Request: Return precisely the opening lines of the listing below, ending with the line that contains "10月30日，河钢集团唐钢公司，职工正在查看".

· · ·

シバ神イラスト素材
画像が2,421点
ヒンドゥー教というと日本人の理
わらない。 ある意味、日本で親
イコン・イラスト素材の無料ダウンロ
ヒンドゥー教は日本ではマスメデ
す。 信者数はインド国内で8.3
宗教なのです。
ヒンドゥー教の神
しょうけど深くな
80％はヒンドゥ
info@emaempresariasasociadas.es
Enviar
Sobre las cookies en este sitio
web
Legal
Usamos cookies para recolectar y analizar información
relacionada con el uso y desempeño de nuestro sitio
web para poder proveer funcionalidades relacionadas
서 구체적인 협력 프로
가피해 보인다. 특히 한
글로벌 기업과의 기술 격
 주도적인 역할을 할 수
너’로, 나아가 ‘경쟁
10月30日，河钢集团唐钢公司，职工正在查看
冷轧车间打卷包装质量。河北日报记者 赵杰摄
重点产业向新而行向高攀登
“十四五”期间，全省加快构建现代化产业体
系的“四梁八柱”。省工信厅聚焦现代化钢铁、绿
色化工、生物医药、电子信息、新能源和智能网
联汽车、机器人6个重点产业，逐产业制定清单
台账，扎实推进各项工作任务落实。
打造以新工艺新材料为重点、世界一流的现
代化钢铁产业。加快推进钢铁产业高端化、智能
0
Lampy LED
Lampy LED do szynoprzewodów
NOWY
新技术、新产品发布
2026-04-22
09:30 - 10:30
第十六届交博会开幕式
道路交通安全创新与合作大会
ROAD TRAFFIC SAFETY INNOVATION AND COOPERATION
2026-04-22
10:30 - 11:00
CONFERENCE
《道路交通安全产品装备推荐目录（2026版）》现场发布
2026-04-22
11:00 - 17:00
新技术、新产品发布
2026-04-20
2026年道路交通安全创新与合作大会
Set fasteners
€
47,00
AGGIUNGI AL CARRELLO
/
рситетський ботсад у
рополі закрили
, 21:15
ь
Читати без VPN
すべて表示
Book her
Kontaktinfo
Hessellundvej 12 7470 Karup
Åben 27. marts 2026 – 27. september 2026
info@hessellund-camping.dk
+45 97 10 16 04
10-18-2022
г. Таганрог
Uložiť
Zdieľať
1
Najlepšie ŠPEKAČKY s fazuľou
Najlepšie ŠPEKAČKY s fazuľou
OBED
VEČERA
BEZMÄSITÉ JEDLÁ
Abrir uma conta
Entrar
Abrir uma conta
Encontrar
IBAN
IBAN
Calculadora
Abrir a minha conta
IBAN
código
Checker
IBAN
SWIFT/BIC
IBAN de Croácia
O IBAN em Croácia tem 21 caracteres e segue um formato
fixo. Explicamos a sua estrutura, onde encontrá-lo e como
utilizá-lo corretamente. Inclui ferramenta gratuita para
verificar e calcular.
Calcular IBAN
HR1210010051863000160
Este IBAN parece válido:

· · ·

Your response:
シバ神イラスト素材
画像が2,421点
ヒンドゥー教というと日本人の理
わらない。 ある意味、日本で親
イコン・イラスト素材の無料ダウンロ
ヒンドゥー教は日本ではマスメデ
す。 信者数はインド国内で8.3
宗教なのです。
ヒンドゥー教の神
しょうけど深くな
80％はヒンドゥ
info@emaempresariasasociadas.es
Enviar
Sobre las cookies en este sitio
web
Legal
Usamos cookies para recolectar y analizar información
relacionada con el uso y desempeño de nuestro sitio
web para poder proveer funcionalidades relacionadas
서 구체적인 협력 프로
가피해 보인다. 특히 한
글로벌 기업과의 기술 격
 주도적인 역할을 할 수
너’로, 나아가 ‘경쟁
10月30日，河钢集团唐钢公司，职工正在查看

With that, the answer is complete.